__WRITTEN EXERCISE 1__:
Copy from the notes on adjoint methods the passage starting with "Notes on Adjoint Methods" and going on through "they are reverse-mode differentiation.", word for word.
--------------------
Notes on Adjoint Methods

MIT Notes

  • output \(\vec{x}\)
  • set of \(M\) equations parameterized by \(P\) variables \(\vec{p}\). These \(\vec{p}\) could be:
    • design parameters
    • control variables
    • decision parameters
  • compute \(g(\vec{x}, \vec{p})\). \(g\) might be loss funciton of a neural network comparing prediction \(\vec{x}\) to data
  • Also want gradient \(\frac{dg}{d\vec{p}}\). Adjoint methods give efficient way to evaluate \(\frac{dg}{d\vec{p}}\), with cost independent of \(P\) and comparable to the cost of solving for \(\vec{x}\) once.
  • In neural network, adjoint methods are called backpropagation. In automatic differentiation they are reverse-mode differentiation.
  • So \(g(\vec{x}, \vec{p})\)
    • measures sensitivity of answers to \(\vec{p}\)
    • indicates a useful search direction to optimize \(g\), picking the \(\vec{p}\) that produce some result
  • shape or topology optimization: \(\vec{p}\) controls the shape and placement of blobs, a.k.a. inverse design. \(P\) can be hundreds, thousands, millions.
  • Take \(A\vec{x}=\vec{b}\). \(A\) and \(\vec{b}\) are real and depend in some way on \(\vec{p}\). Evaluate the gradient directly, where subscripts indicate partial derivatives:
    $$ \frac{dg}{d\vec{p}}=g_{\vec{p}}+g_{\vec{x}}\vec{x}_{\vec{p}} $$
--------------------
__WRITTEN EXERCISE 2__:
In the entries below, repeat verbatim the lines starting with the line with "scientific name: Helix pomatia" and going on through the line with "order: Anseriformes", both included, and nothing else.
--------------------
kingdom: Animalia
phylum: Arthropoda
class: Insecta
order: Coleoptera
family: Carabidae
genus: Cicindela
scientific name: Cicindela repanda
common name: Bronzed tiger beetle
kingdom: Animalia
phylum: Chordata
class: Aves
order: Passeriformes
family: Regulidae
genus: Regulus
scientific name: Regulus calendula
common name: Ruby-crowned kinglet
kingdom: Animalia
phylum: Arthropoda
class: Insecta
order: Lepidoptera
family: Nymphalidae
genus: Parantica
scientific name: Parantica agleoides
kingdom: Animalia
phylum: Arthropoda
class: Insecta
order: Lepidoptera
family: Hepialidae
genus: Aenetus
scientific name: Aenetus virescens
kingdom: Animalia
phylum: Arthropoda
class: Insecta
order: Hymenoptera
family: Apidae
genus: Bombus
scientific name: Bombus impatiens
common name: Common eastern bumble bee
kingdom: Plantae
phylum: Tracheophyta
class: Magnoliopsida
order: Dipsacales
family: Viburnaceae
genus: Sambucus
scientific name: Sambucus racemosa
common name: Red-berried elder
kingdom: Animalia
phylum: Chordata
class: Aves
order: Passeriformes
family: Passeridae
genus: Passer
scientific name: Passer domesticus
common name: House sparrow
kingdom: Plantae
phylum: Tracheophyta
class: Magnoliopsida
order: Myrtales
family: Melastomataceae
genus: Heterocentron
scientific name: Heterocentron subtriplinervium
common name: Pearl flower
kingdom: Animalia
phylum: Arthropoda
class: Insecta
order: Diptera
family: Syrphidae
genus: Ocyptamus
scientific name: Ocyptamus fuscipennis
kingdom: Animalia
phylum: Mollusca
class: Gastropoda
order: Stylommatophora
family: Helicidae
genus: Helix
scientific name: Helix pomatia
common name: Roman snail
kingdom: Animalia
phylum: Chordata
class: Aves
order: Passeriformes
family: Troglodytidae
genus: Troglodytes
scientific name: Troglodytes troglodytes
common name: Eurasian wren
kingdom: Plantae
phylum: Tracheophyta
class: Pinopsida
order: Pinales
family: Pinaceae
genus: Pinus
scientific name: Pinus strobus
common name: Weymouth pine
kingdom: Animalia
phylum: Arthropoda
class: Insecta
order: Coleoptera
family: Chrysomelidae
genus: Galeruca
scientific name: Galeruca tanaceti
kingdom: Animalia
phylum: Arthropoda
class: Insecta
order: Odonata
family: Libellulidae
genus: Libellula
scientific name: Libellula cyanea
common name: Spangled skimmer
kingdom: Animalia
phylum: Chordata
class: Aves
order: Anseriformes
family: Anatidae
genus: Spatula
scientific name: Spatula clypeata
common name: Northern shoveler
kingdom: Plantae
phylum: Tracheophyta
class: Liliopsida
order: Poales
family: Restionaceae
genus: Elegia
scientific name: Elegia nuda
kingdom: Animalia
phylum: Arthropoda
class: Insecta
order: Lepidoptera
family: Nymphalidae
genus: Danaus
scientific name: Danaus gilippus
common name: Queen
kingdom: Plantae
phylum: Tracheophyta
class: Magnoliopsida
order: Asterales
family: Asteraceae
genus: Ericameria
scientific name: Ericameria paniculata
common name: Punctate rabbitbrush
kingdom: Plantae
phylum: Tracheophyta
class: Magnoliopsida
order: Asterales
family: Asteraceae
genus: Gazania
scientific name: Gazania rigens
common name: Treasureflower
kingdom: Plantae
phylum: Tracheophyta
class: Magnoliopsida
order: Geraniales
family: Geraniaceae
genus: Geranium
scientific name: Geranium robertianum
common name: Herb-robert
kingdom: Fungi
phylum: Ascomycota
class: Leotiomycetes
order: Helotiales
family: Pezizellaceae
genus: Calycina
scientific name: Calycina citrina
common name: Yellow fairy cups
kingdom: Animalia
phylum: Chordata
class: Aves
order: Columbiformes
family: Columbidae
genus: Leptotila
--------------------
__CORRECT OUTPUT 1__:
Notes on Adjoint Methods

MIT Notes

  • output \(\vec{x}\)
  • set of \(M\) equations parameterized by \(P\) variables \(\vec{p}\). These \(\vec{p}\) could be:
    • design parameters
    • control variables
    • decision parameters
  • compute \(g(\vec{x}, \vec{p})\). \(g\) might be loss funciton of a neural network comparing prediction \(\vec{x}\) to data
  • Also want gradient \(\frac{dg}{d\vec{p}}\). Adjoint methods give efficient way to evaluate \(\frac{dg}{d\vec{p}}\), with cost independent of \(P\) and comparable to the cost of solving for \(\vec{x}\) once.
  • In neural network, adjoint methods are called backpropagation. In automatic differentiation they are reverse-mode differentiation.

__CORRECT OUTPUT 2__:
scientific name: Helix pomatia
common name: Roman snail
kingdom: Animalia
phylum: Chordata
class: Aves
order: Passeriformes
family: Troglodytidae
genus: Troglodytes
scientific name: Troglodytes troglodytes
common name: Eurasian wren
kingdom: Plantae
phylum: Tracheophyta
class: Pinopsida
order: Pinales
family: Pinaceae
genus: Pinus
scientific name: Pinus strobus
common name: Weymouth pine
kingdom: Animalia
phylum: Arthropoda
class: Insecta
order: Coleoptera
family: Chrysomelidae
genus: Galeruca
scientific name: Galeruca tanaceti
kingdom: Animalia
phylum: Arthropoda
class: Insecta
order: Odonata
family: Libellulidae
genus: Libellula
scientific name: Libellula cyanea
common name: Spangled skimmer
kingdom: Animalia
phylum: Chordata
class: Aves
order: Anseriformes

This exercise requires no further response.